• _Supplied records_:
· · · ·

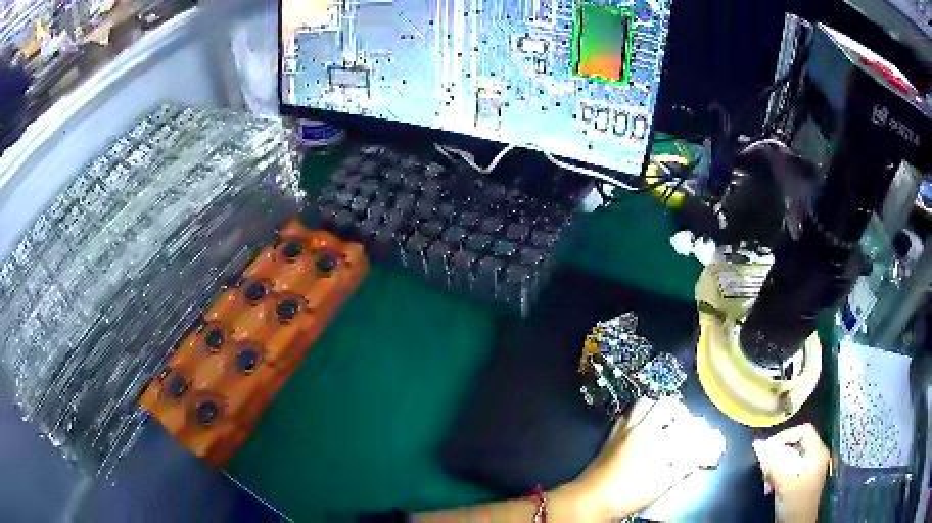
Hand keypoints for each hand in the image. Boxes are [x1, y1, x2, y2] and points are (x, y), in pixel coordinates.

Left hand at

· · · ·

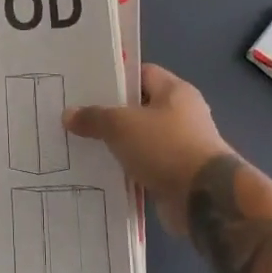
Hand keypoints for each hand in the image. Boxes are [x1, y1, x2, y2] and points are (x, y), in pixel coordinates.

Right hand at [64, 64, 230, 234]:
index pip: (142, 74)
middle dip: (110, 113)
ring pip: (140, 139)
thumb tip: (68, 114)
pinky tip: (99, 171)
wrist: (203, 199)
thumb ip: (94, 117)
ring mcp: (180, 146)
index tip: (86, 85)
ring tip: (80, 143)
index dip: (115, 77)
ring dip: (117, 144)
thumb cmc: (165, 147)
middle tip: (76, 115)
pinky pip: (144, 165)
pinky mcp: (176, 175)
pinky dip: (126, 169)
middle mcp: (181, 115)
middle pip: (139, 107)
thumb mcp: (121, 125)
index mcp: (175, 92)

· · · ·

• _Directions_: Scan the listing above for the line that has "middle dip: (110, 113)", then copy exactly from that line through the line that has "index mcp: (175, 92)".

• _Written answer_:
middle dip: (110, 113)
ring pip: (140, 139)
thumb tip: (68, 114)
pinky tip: (99, 171)
wrist: (203, 199)
thumb ip: (94, 117)
ring mcp: (180, 146)
index tip: (86, 85)
ring tip: (80, 143)
index dip: (115, 77)
ring dip: (117, 144)
thumb cmc: (165, 147)
middle tip: (76, 115)
pinky pip: (144, 165)
pinky mcp: (176, 175)
pinky dip: (126, 169)
middle mcp: (181, 115)
middle pip: (139, 107)
thumb mcp: (121, 125)
index mcp: (175, 92)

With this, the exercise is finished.